Am ukrainischen Grenzbahnhof Jahodyn in der Region Wolhynien hat eine russische Shahed-Drohne eine Lokomotive getroffen. Nach den vorliegenden Informationen wurde dabei niemand getötet. Jahodyn liegt nahe der Grenze zu Polen und ist damit in unmittelbarer Nähe eines EU- und Nato-Mitgliedsstaates gelegen.
Der Vorfall ereignete sich nach Angaben der Quelle an einem Bahnhof, der an der ukrainisch-polnischen Grenze liegt. Ziel des Drohnenangriffs war demnach eine Lokomotive. Weitere Angaben zu möglichen Schäden am Bahnhof oder zu Verletzten liegen in den vorliegenden Informationen nicht vor.
Besondere Aufmerksamkeit erhält der Angriff, weil sich kurz zuvor mehrere internationale Besucher am Bahnhof aufgehalten hatten. Nur wenige Minuten vor dem Einschlag hatten ein ehemaliger Direktor des US-Auslandsgeheimdienstes CIA sowie zwei frühere europäische Regierungschefs den Bahnhof verlassen. Die Namen der Personen werden in den vorliegenden Angaben nicht genannt.
Welche Absicht hinter dem Angriff stand, ist bislang unklar. Es gibt nach den vorliegenden Informationen keine bestätigte Erklärung dafür, ob die kurz zuvor abgereisten Besucher mit dem Angriff in Zusammenhang standen oder ob sie das Ziel der Attacke waren.
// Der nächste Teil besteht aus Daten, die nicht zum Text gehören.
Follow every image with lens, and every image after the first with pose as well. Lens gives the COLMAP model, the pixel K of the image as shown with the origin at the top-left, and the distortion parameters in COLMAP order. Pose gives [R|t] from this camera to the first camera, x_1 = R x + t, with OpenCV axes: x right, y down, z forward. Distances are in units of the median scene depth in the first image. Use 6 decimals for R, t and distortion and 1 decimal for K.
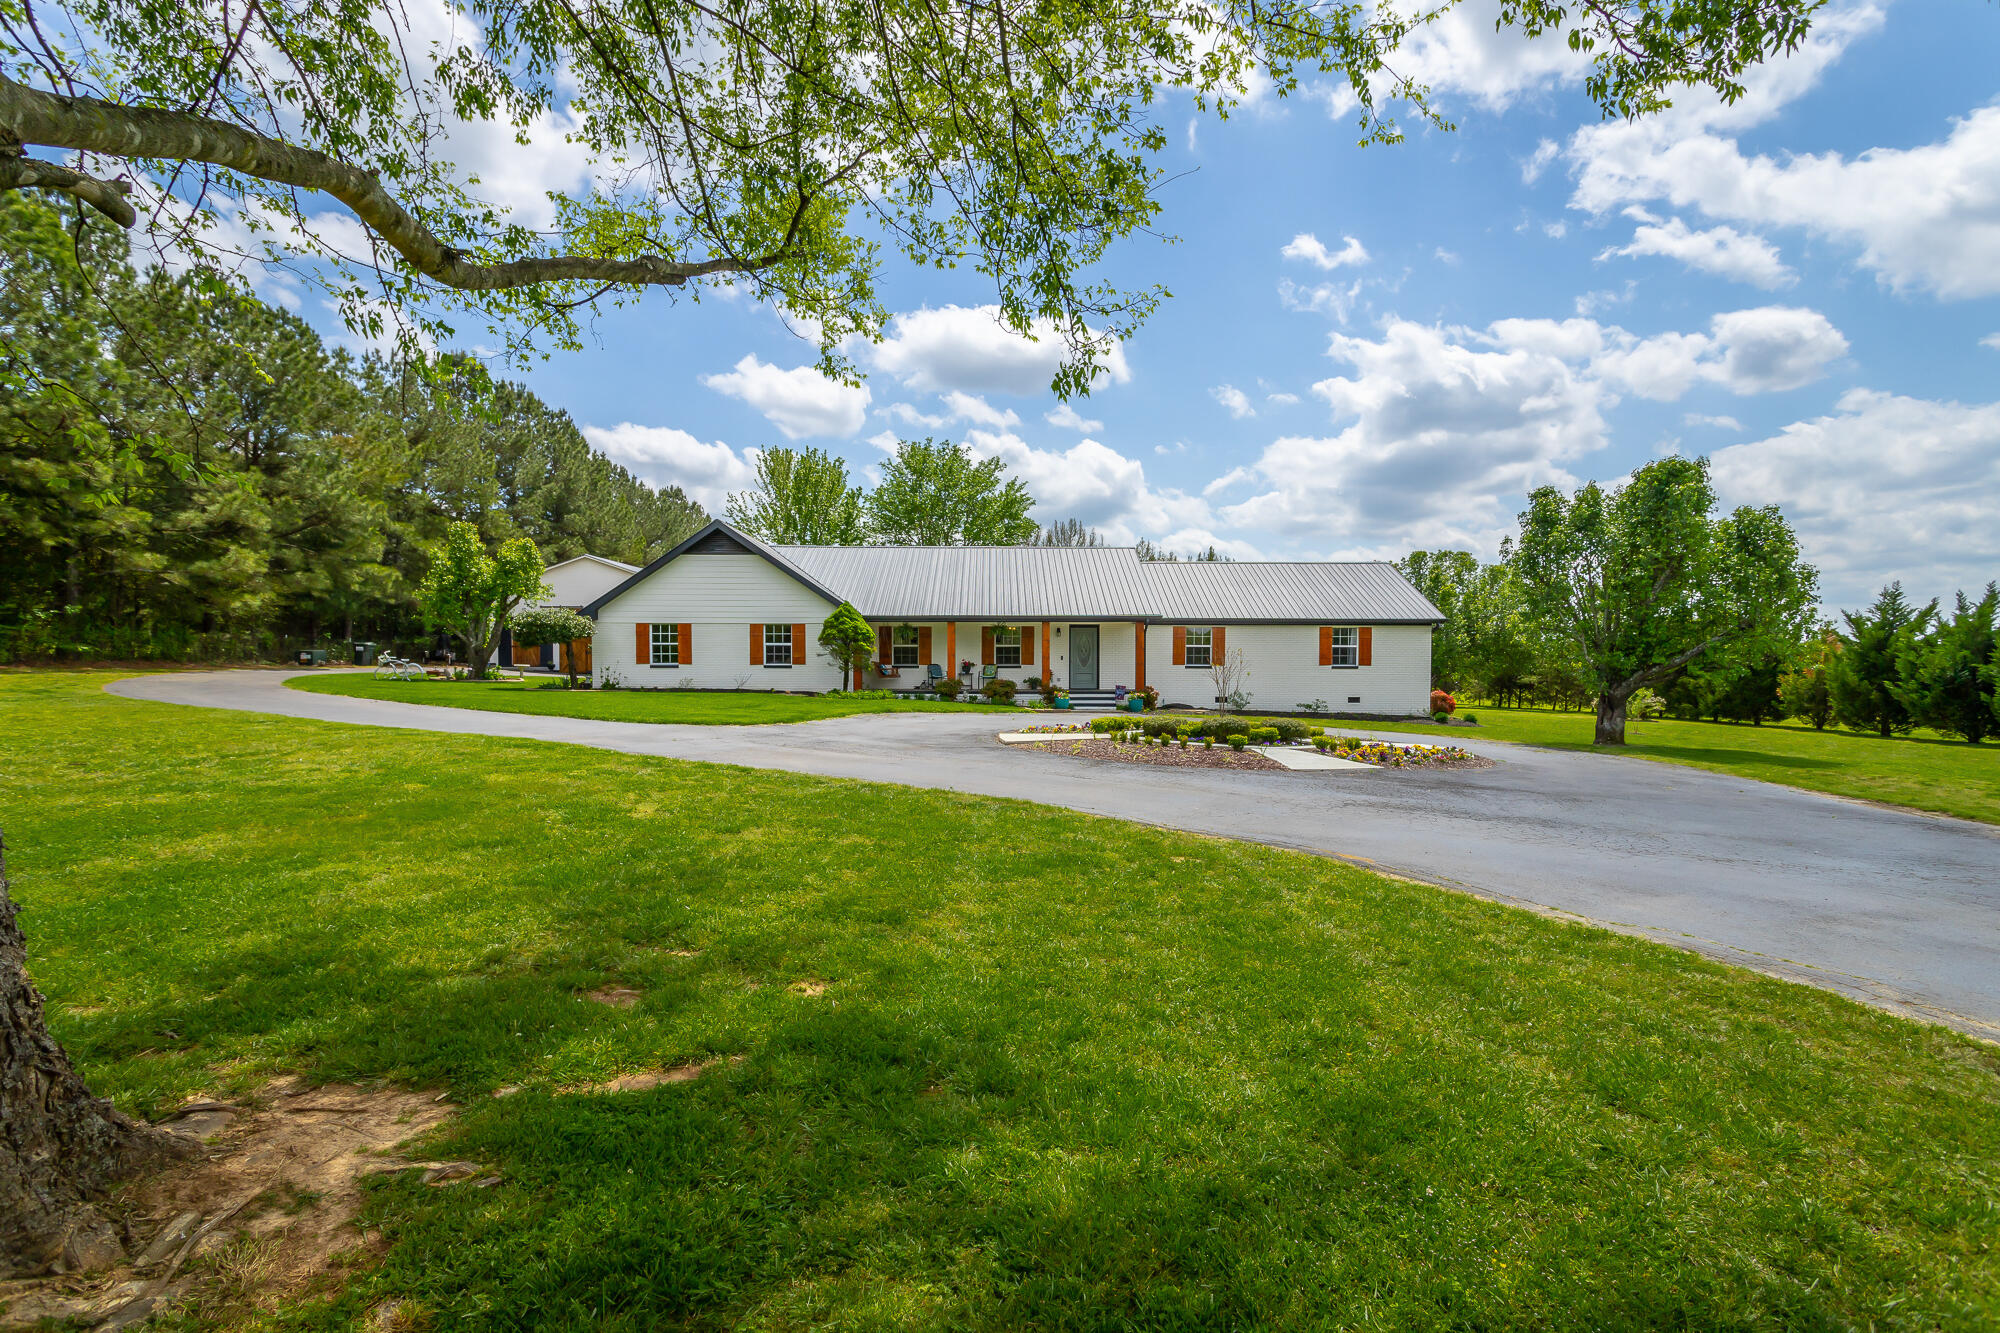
lens RADIAL K [[956.5, 0, 1000.8], [0, 956.5, 642.1], [0, 0, 1]] dist [0.012838, 0.000117]
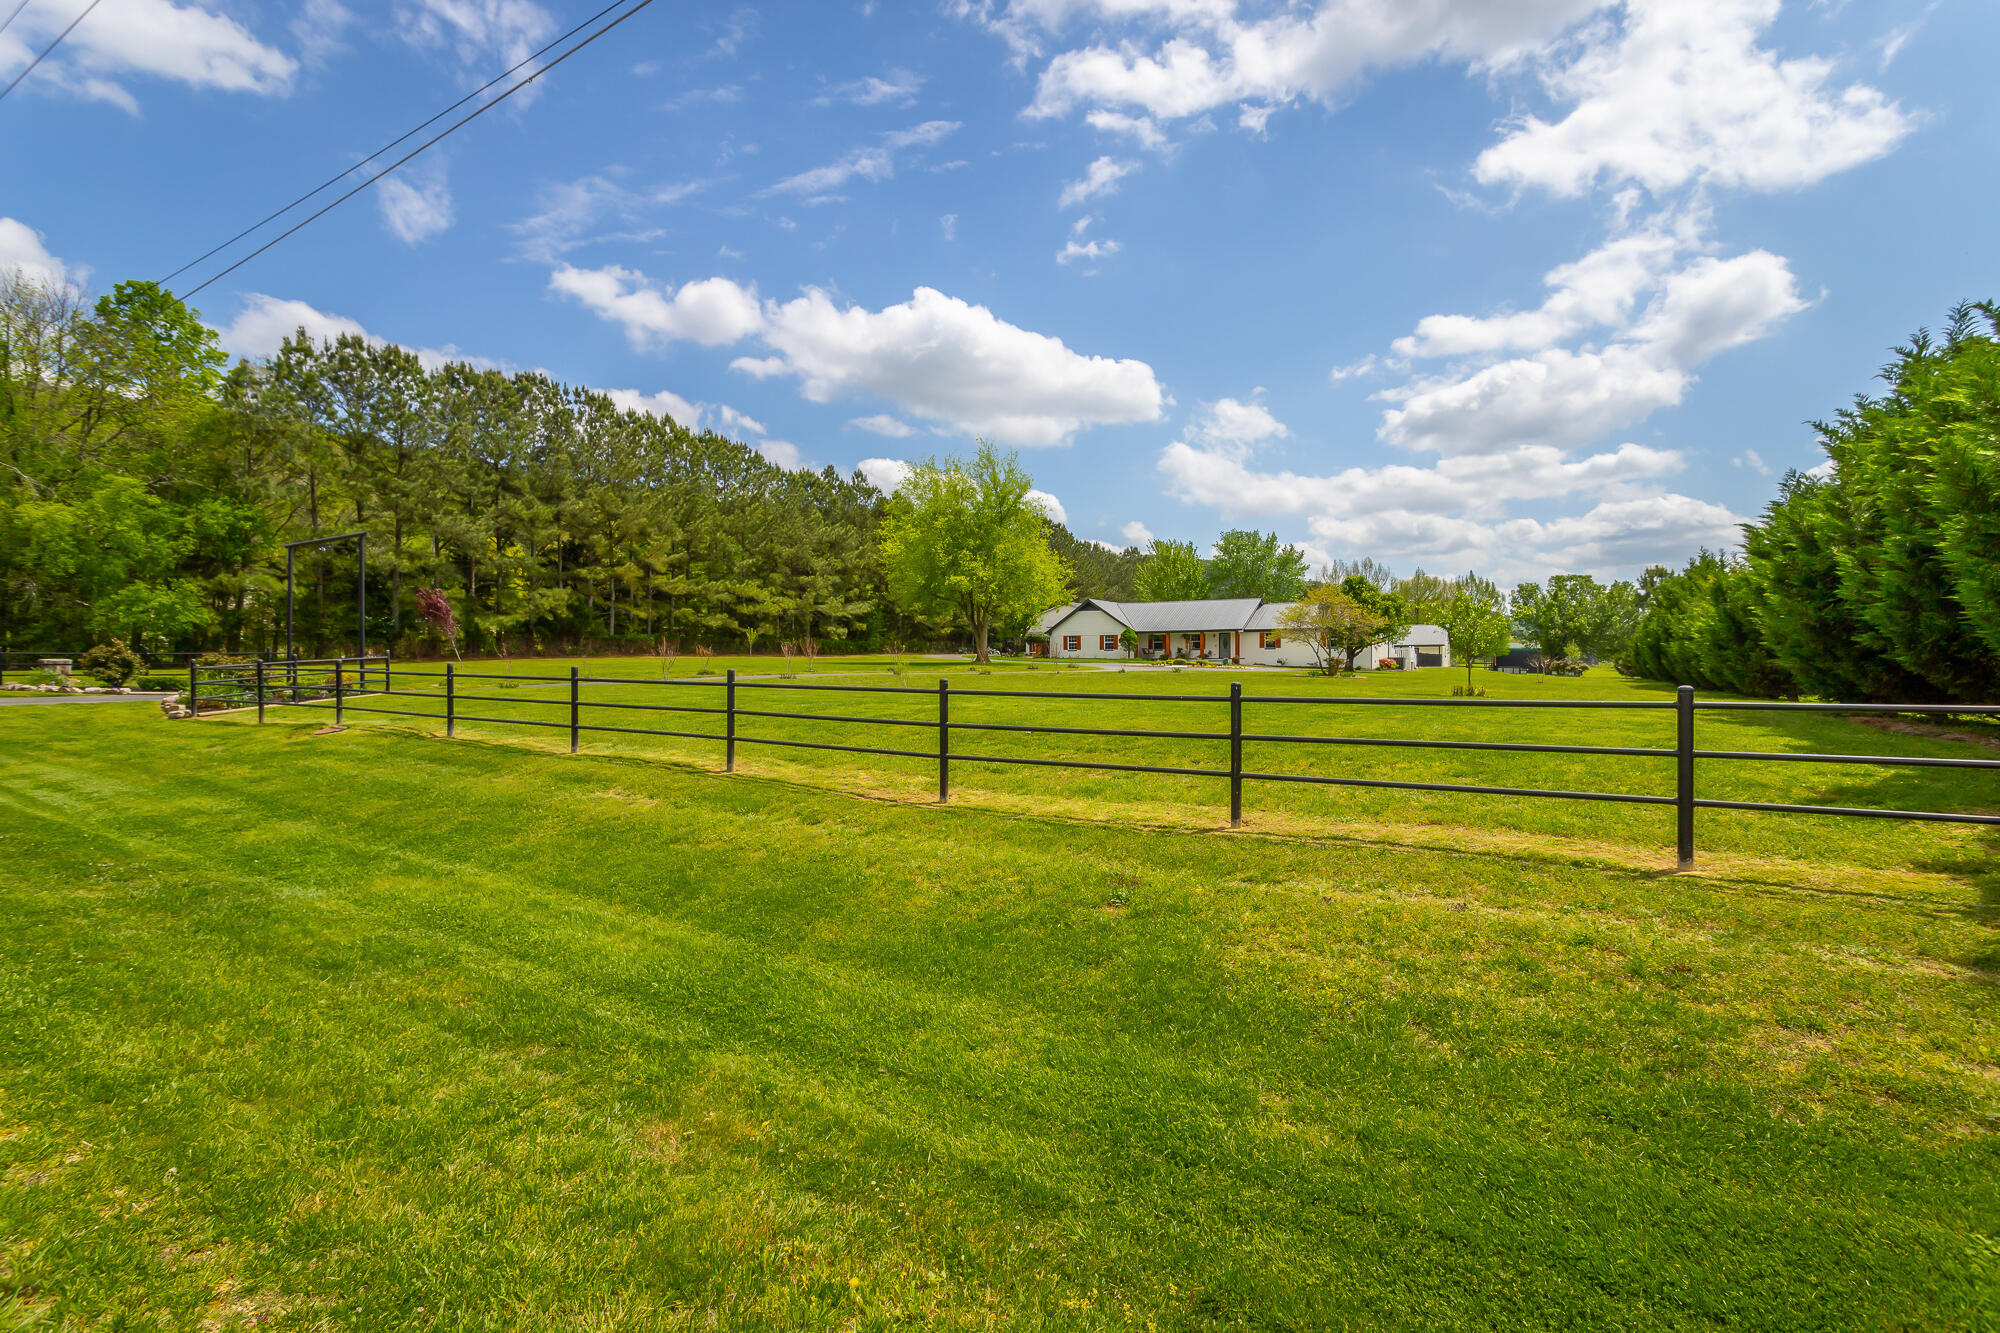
lens RADIAL K [[956.5, 0, 1000.8], [0, 956.5, 642.1], [0, 0, 1]] dist [0.012838, 0.000117]
pose [[0.866024, -0.015274, -0.499769, 0.844514], [0.013919, 0.999882, -0.006439, 0.014757], [0.499809, -0.001380, 0.866135, -1.497356]]
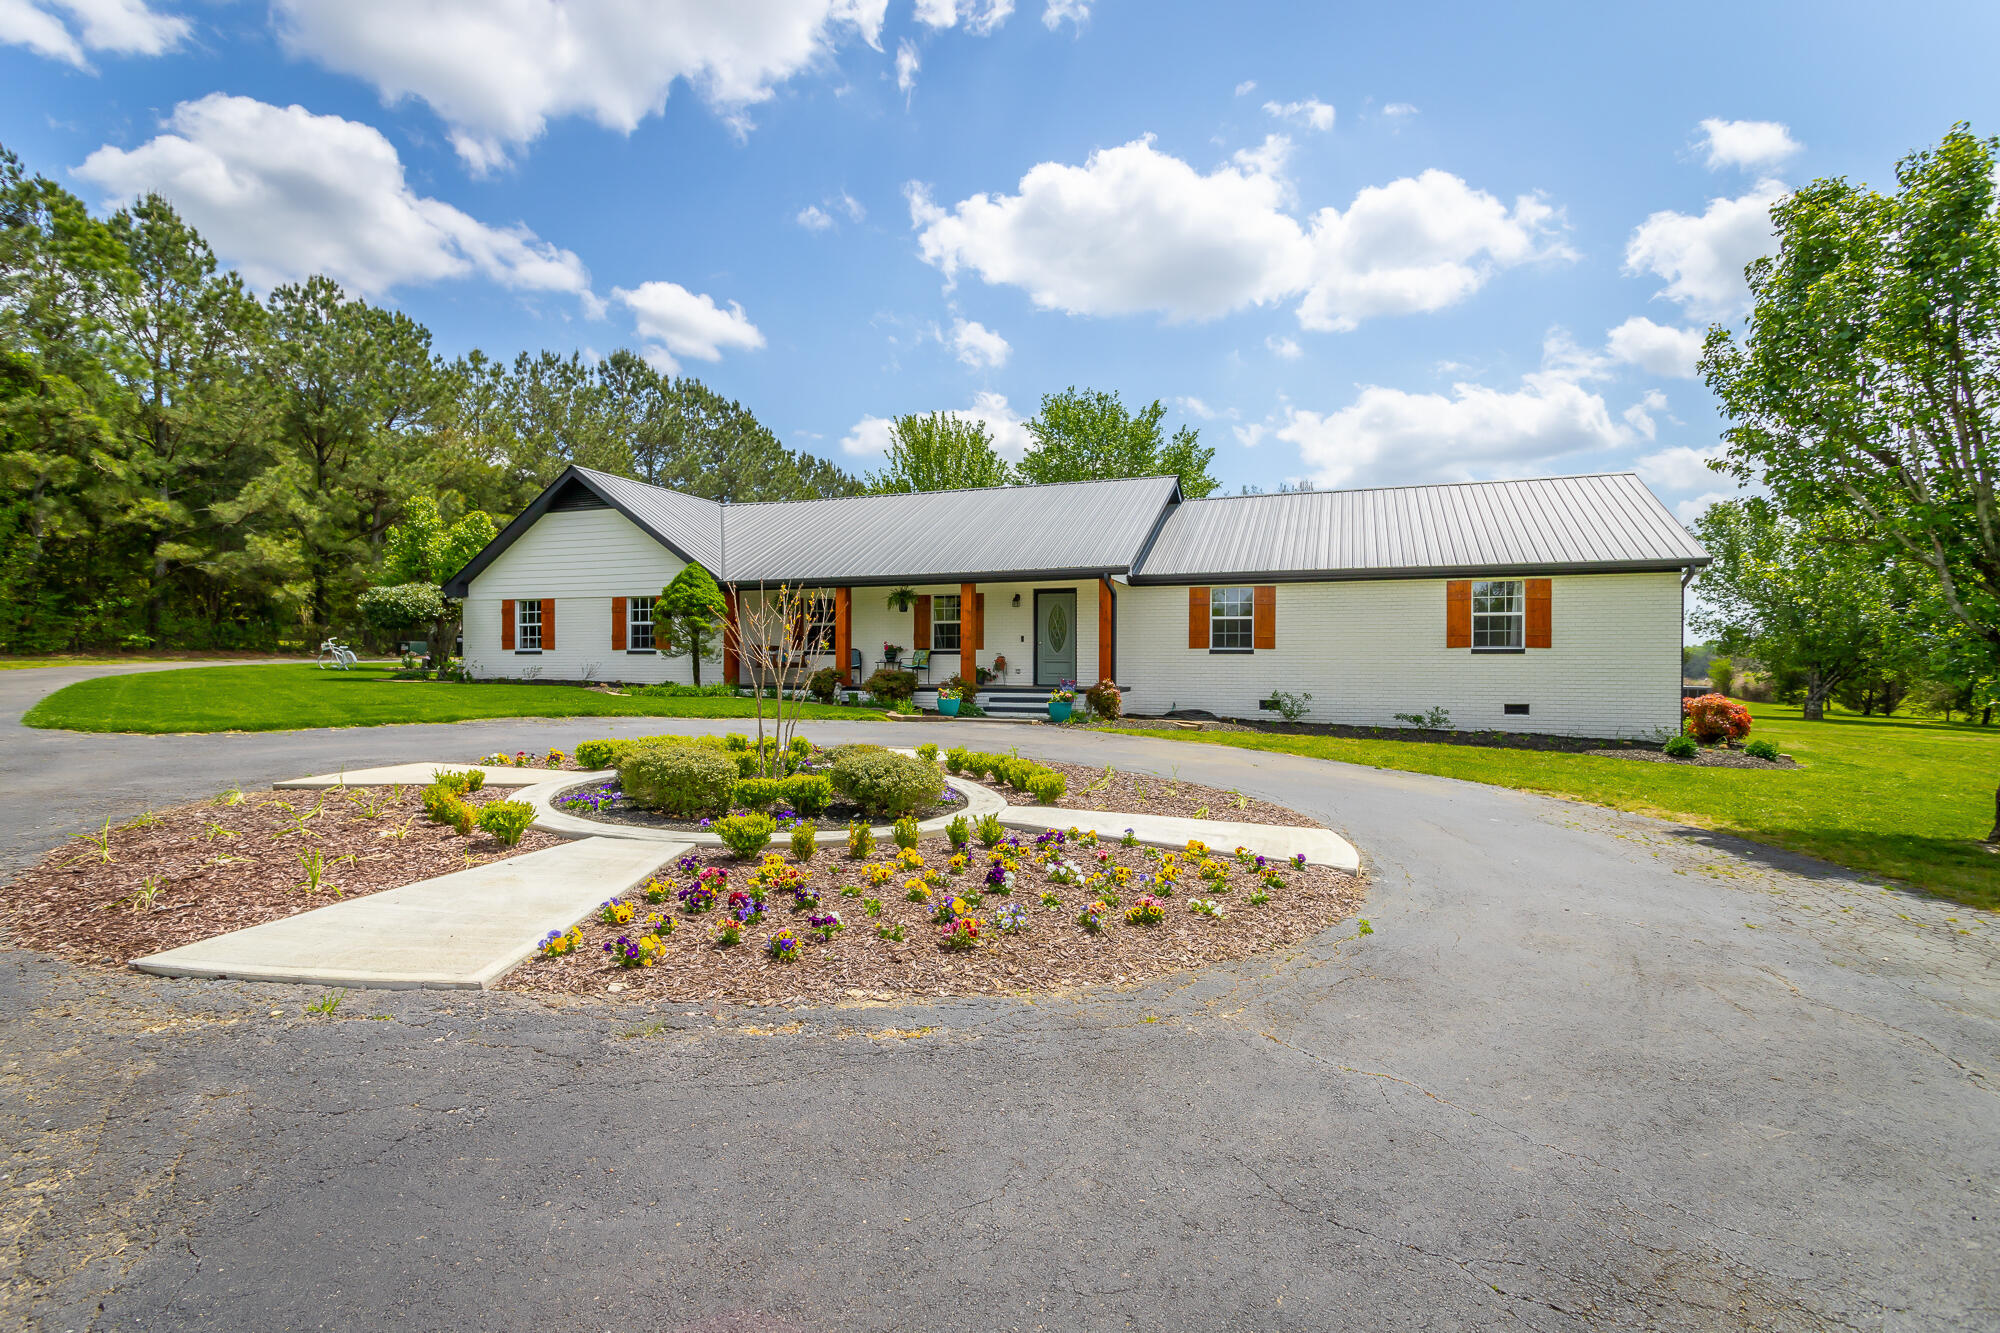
lens RADIAL K [[970.2, 0, 966.0], [0, 970.2, 659.3], [0, 0, 1]] dist [0.002915, 0.000714]
pose [[0.928543, -0.001358, -0.371222, 0.281526], [0.008255, 0.999822, 0.016991, 0.018897], [0.371133, -0.018842, 0.928388, 0.356046]]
Fest steht lediglich, dass die Drohne eine Lokomotive traf und dass zum Zeitpunkt des Einschlags niemand getötet wurde.
Der Angriff fällt in eine Region, deren Lage wegen der Nähe zu Polen besondere sicherheitspolitische Bedeutung hat. Eine weitergehende Bewertung des Vorfalls ist anhand der bisher bekannten Informationen jedoch nicht möglich. Auch Angaben zum genauen Zeitpunkt des Einschlags, zum Ausmaß der Schäden und zu möglichen weiteren Auswirkungen liegen nicht vor.
Die Shahed-Drohnen werden in der Meldung als russisch bezeichnet. Der Bericht macht keine Angaben dazu, von welchem Ort die Drohne gestartet wurde oder ob ukrainische Stellen weitere Details zum Ablauf veröffentlicht haben. Bis zur Klärung der Hintergründe bleibt daher offen, welches konkrete Ziel mit dem Angriff verfolgt wurde.